3. If you have skewed data and know that a query plan built for Z will perform well with Z and horrible for A but know that a plan built for A will perform great with A but only so-so for Z then it might be worth always optimizing for the value the performs the best overall. You may not get the best performance every time the procedure executes but you get the best overall performance. You can do this by putting the OPTIMIZE FOR option at the statement level.
4. With the OPTIMIZE FOR option you get another option called OPTIMIZE FOR UNKNOWN. This option doesn’t try to optimize for any specific value but creates a plan utilizing the overall density. If I modify the GetTestData procedure to use the OPTIMIZE FOR UNKNOWN option I will get a plan that looks exactly like the plan created when using the variable in the ad hoc query. In fact, before the OPTMIZE FOR UNKNOWN option was added to the product in order to get this behavior from the optimizer the value of a parameter as assigned to a variable and the variable was used in the SQL statement rather than the parameter.

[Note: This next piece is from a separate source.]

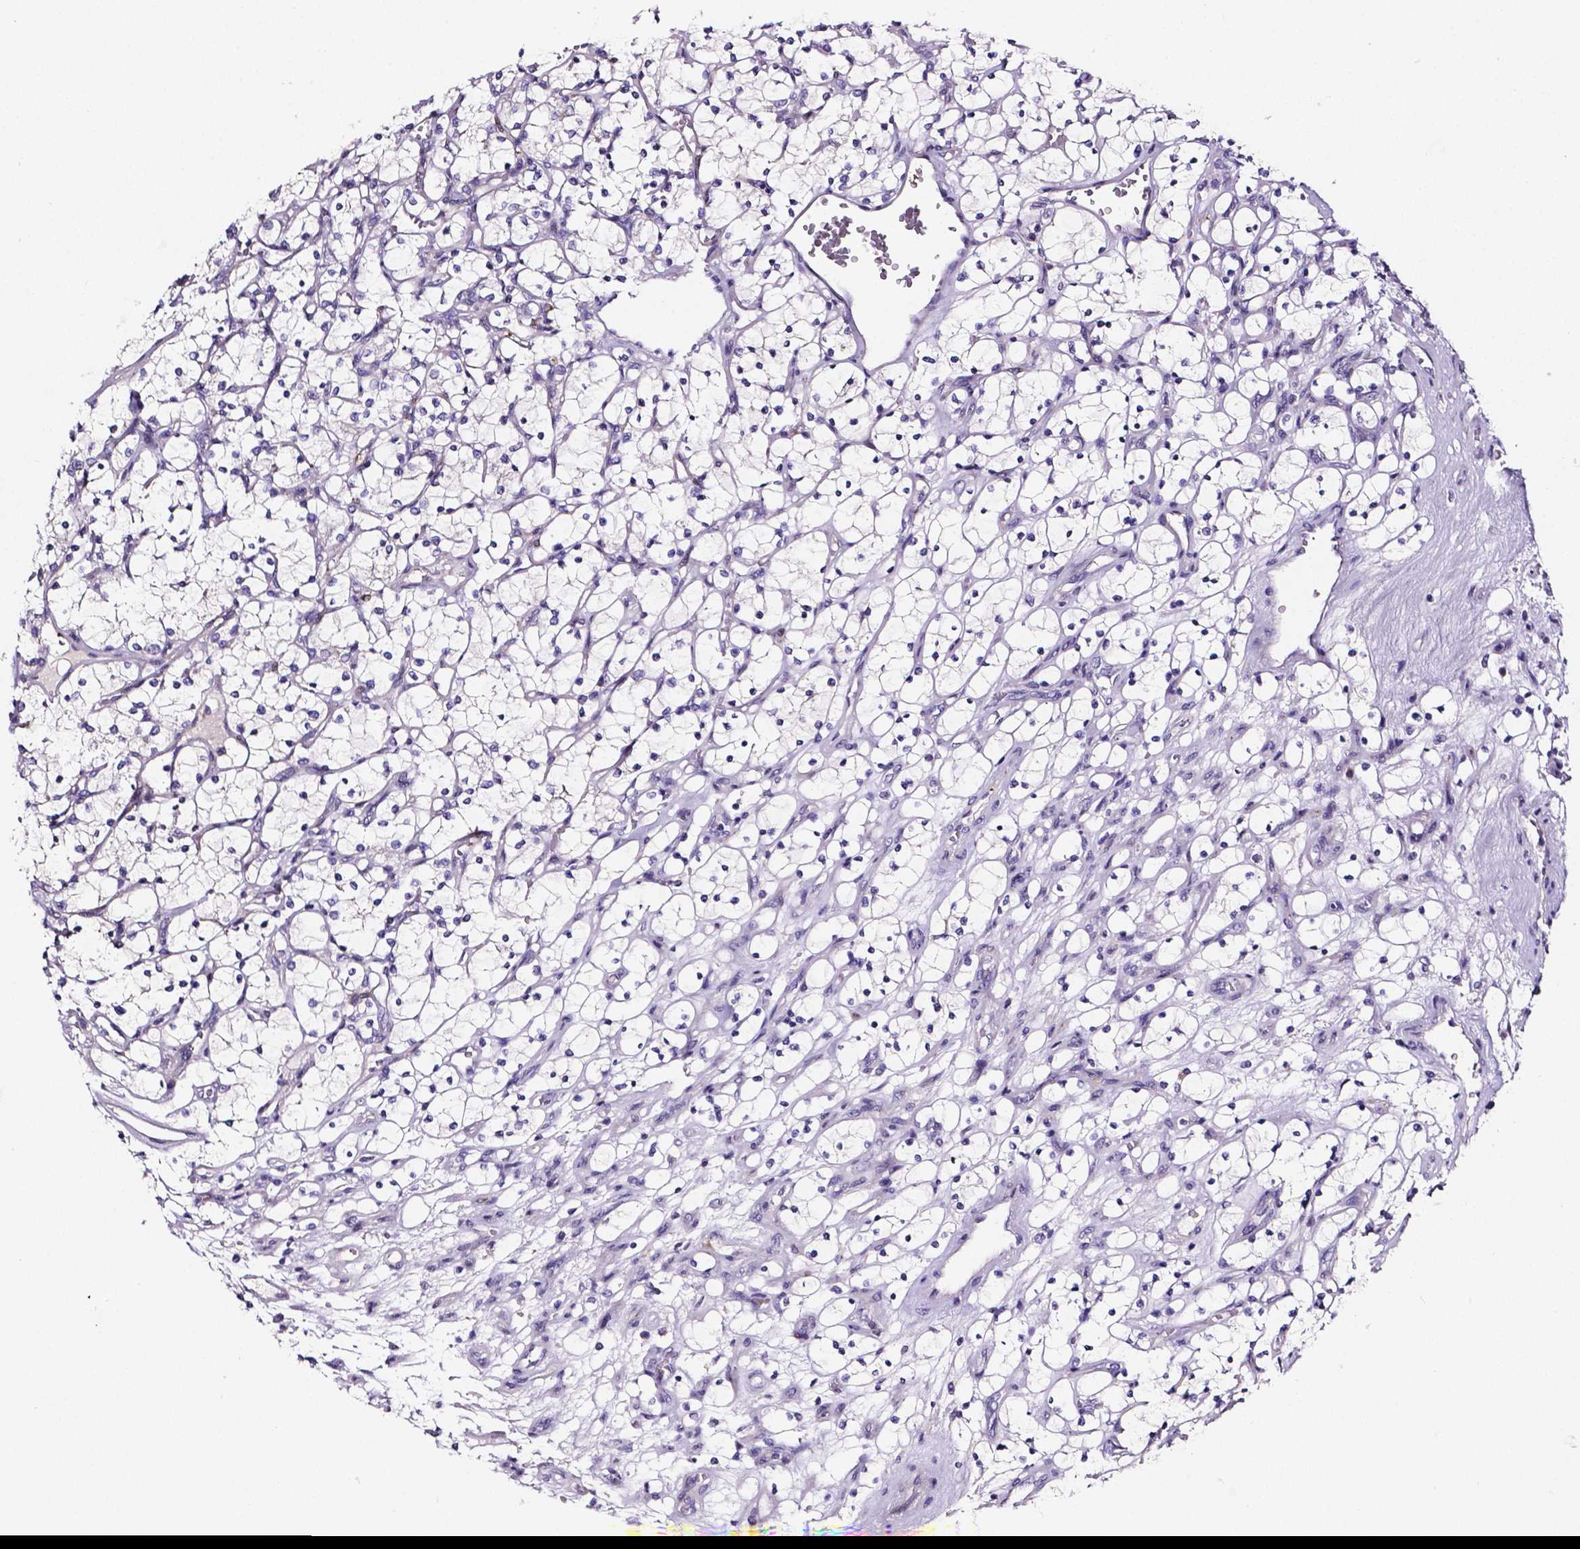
{"staining": {"intensity": "negative", "quantity": "none", "location": "none"}, "tissue": "renal cancer", "cell_type": "Tumor cells", "image_type": "cancer", "snomed": [{"axis": "morphology", "description": "Adenocarcinoma, NOS"}, {"axis": "topography", "description": "Kidney"}], "caption": "Renal adenocarcinoma was stained to show a protein in brown. There is no significant positivity in tumor cells.", "gene": "NRGN", "patient": {"sex": "female", "age": 69}}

This was often used to circumvent parameter sniffing.

Sometimes when I’m troubleshooting a stored procedure I will paste the contents into another window and run it ad hoc. I will DECLARE some variables at the start of the ad hoc batch in order to simulate the stored procedure and because they are required by statements in the batch. This can lead to execution plans of statements in the ad hoc batch being different than execution plans of statements in the stored procedure. Depending on where the bottleneck is this can cause some problems with optimizations and the resultant query plans.

The moral of this story is that things aren’t always how they look. Just because a statement has and @value being used doesn’t mean SQL will always treat it the same.